2004: Here’s the innings that cemented Sehwag’s place among batting gods. He raced to a double hundred off 221 balls on the opening day of the Multan Test. Not finished, he proceeded to register India’s first triple-hundred, a booming six off Saqlain Mushtaq heralding the landmark. India go on to win their first Test in Pakistan.

 

2004: Tendulkar had to contend with Warne when he created his Chennai masterpiece in 1998. Sehwag also face McGrath, Gillespie and Kasprowicz. In this battle of attrition on a slow, turning wicket, Sehwag batted at a pace completely his own. When he got out on 155, India had reached only 233.

2005: Sehwag came to Kochi having taken 173, 81, 201 and 108 off Pakistan in the previous four innings. What followed was some more carnage.

 

2005: India had got hopeless at winning tournament finals. They marched into another one, against Sri Lanka in Colombo, and were asked to chase 282. As Sehwag unloaded himself on Dilhara Lokuhettige, India flirted with the idea of winning a tournament. It wasn’t to be.

 

 

2006: The weather was bleak.
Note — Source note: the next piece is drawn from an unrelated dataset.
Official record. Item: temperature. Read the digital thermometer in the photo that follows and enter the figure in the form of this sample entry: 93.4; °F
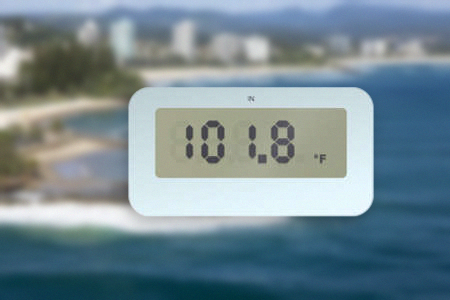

The pitch was flat. There was no chance of a result. But Sehwag made the game memorable, blasting 254 of the easiest runs he’ll ever score.

 

 

2006: It was a chat with psychologist Rudi Webster that wound up Sehwag into pounding a 78-ball hundred against the West Indies on the opening day of the St. Lucia Test. Sehwag nearly became the first Indian to score a hundred before lunch, going into the break on 99.


 

 

2008: The kind of innings you’d see only in a video game. In really humid conditions, Sehwag found the energy to launch the kind of attack never seen in Test cricket: 100 off 116, 200 off 78 more, and 300 off a further 84. His 319 remains India’s highest score in Tests.

 

2008: A classic of another kind. In a low-scoring Test at Galle, Sehwag smashed 201 off 231, and backed that up with 50 more in 52, neutralising the twin menace of Mendis and Muralitharan with consummate ease.

 

2008: The best innings Sehwag has played in a chase. Set a massive 387 on a crumbling Chennai wicket, Sehwag took the edge off the contest by hammering England for 83 off 68 with 11 fours and four sixes.

 

2009: New Zealand had set India 281 to win in Hamilton. About 23 overs of carnage followed: Sehwag smashed India’s fastest ODI hundred in 60 balls. Rains intervened with India 201 for no loss and the game went to India.

 

 

2009: Nobody has scored three Test triples. On one balmy noon at the Brabourne Stadium, Sehwag got within seven runs of achieving this feat. All sorts of records were broken, as was Sri Lanka’s spirit.

 

 2011: Umar Gul bowls what may be the worst opening over in a World Cup semifinal, and Sehwag gives India the start they needed, getting one step closer to winning the World Cup.